Why is the study important?
The UKGRIS trial was conducted to find out if using the GRACE risk score in a ‘real world setting’ within the NHS increases guideline-directed treatment and improves prognosis for people admitted to hospital with NSTEACS. The study showed that while many people with NSTEACS received appropriate medications, many are still not getting currently recommended access to timely coronary angiography during their admission (to examine the coronary arteries and insert a stent if required) or being referred for cardiac rehabilitation.
The finding that using the GRACE risk score did not improve adherence to guideline directed management of NSTEACS or reduce cardiovascular events at 12 months compared with standard care replicates the results of a similar study performed in Australia (AGRIS), meaning that the results of the trial are probably not specifically related to how healthcare is provided in the NHS.
It’s possible that doctors are uncertain about the effectiveness of coronary angiography in some groups of patients and that it was not always easy to access heart services, such as cardiac rehabilitation, in the NHS - so some doctors might have overridden the GRACE risk score prompt. It’s also possible that doctors may feel that their clinical estimate of a patient’s risk and the appropriateness of care was of greater importance than an estimate using a risk score.

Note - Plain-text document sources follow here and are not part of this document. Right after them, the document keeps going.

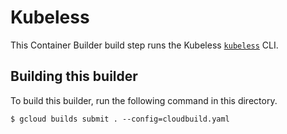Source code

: # Kubeless

This Container Builder build step runs the Kubeless
[`kubeless`](https://github.com/kubeless/kubeless) CLI.

## Building this builder

To build this builder, run the following command in this directory.

    $ gcloud builds submit . --config=cloudbuild.yaml
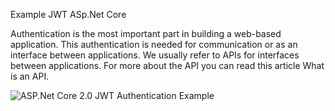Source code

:Example JWT ASp.Net Core

Authentication is the most important part in building a web-based application. This authentication is needed for communication or as an interface between applications. We usually refer to APIs for interfaces between applications. For more about the API you can read this article What is an API.

![ASP.Net Core 2.0 JWT Authentication Example](https://github.com/eccosuprastyo/asp.net-core/blob/master/postman-jwt-testing.png)
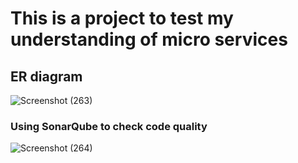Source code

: <h1> This is a project to test my understanding of micro services </h1>

<h2> ER diagram </h2>

![Screenshot (263)](https://github.com/user-attachments/assets/2fffd075-c0b8-429f-a715-928341f7582f)

<h3> Using SonarQube to check code quality </h3>

![Screenshot (264)](https://github.com/user-attachments/assets/57bc3e97-aa22-4896-8fe6-ab67b377d83c)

Professor Chris Gale explained further: “The GRACE risk score has been shown to offer good prediction of a patient’s risk of future events and research has found that objective risk estimation is superior to physician estimation."
Study details
“Effectiveness of the GRACE risk score on the management and outcome of patients hospitalised with non-ST elevation acute coronary syndrome”
Award reference: CS/16/2/32145
Chief Investigator: Professor Christopher Gale
Trial registration number: ISRCTN29731761
Publication details
Effectiveness of GRACE risk score in patients admitted to hospital with non-ST elevation acute coronary syndrome (UKGRIS): parallel group cluster randomised controlled trial. BMJ. 2023 Jun 14;381:e073843.